____ Dataset records
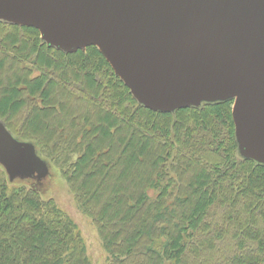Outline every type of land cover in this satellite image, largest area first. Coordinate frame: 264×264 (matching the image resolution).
Segmentation results:
<instances>
[{
    "label": "trees",
    "instance_id": "trees-1",
    "mask_svg": "<svg viewBox=\"0 0 264 264\" xmlns=\"http://www.w3.org/2000/svg\"><path fill=\"white\" fill-rule=\"evenodd\" d=\"M234 103L149 108L97 46L0 20V122L49 161L66 153L108 264H264V163L241 154ZM1 166L0 264H89L53 198Z\"/></svg>",
    "mask_w": 264,
    "mask_h": 264
},
{
    "label": "water",
    "instance_id": "water-1",
    "mask_svg": "<svg viewBox=\"0 0 264 264\" xmlns=\"http://www.w3.org/2000/svg\"><path fill=\"white\" fill-rule=\"evenodd\" d=\"M0 20L66 51L97 46L149 108L234 98L241 154L264 163V0H0ZM0 162L14 178L48 170L1 122Z\"/></svg>",
    "mask_w": 264,
    "mask_h": 264
},
{
    "label": "rangeland",
    "instance_id": "rangeland-1",
    "mask_svg": "<svg viewBox=\"0 0 264 264\" xmlns=\"http://www.w3.org/2000/svg\"><path fill=\"white\" fill-rule=\"evenodd\" d=\"M36 152L38 154V151ZM39 157H42L41 159L46 162L47 173L41 176L37 172H29V174H19L15 178L7 174L10 186L24 185L40 191L46 200L53 198L55 204L76 224L86 247L89 264H108L107 251L103 246L98 228L80 208L76 195L71 190L68 178L64 175L65 164L62 160L66 157V153H64L62 160H59L55 154L56 160L51 158V161L47 160L45 156L39 155ZM75 158L76 155L74 154L71 159ZM0 168L3 169L1 162Z\"/></svg>",
    "mask_w": 264,
    "mask_h": 264
}]
</instances>
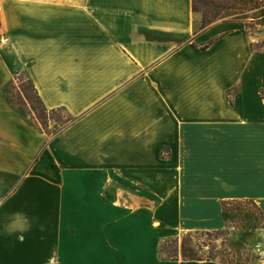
________
* _Written instruction_:
Duplicate every one of the rows above line for line, leaving out the pictures.

* _The solution_:
Outline every type of land cover in this satellite image, largest area first. Coordinate frame: 264×264 (matching the image resolution).
Segmentation results:
<instances>
[{
    "label": "trees",
    "instance_id": "trees-1",
    "mask_svg": "<svg viewBox=\"0 0 264 264\" xmlns=\"http://www.w3.org/2000/svg\"><path fill=\"white\" fill-rule=\"evenodd\" d=\"M234 103L149 108L97 46L0 20V122L49 161L66 153L108 264H264V163L241 154ZM1 166L0 264H89L53 198Z\"/></svg>",
    "mask_w": 264,
    "mask_h": 264
},
{
    "label": "water",
    "instance_id": "water-1",
    "mask_svg": "<svg viewBox=\"0 0 264 264\" xmlns=\"http://www.w3.org/2000/svg\"><path fill=\"white\" fill-rule=\"evenodd\" d=\"M0 20L66 51L97 46L149 108L234 98L241 154L264 163V0H0ZM0 162L14 178L48 170L1 122Z\"/></svg>",
    "mask_w": 264,
    "mask_h": 264
},
{
    "label": "rangeland",
    "instance_id": "rangeland-1",
    "mask_svg": "<svg viewBox=\"0 0 264 264\" xmlns=\"http://www.w3.org/2000/svg\"><path fill=\"white\" fill-rule=\"evenodd\" d=\"M36 152L38 154V151ZM39 157H42L41 159L46 162L47 173L41 176L37 172H29V174H19L15 178L7 174L10 186L24 185L40 191L46 200L53 198L55 204L76 224L86 247L89 264H108L107 251L103 246L98 228L80 208L76 195L71 190L68 178L64 175L65 164L62 160L66 157V153H64L62 160H59L55 154L56 160L51 158V161L47 160L45 156L39 155ZM75 158L76 155L74 154L71 159ZM0 168L3 169L1 162Z\"/></svg>",
    "mask_w": 264,
    "mask_h": 264
}]
</instances>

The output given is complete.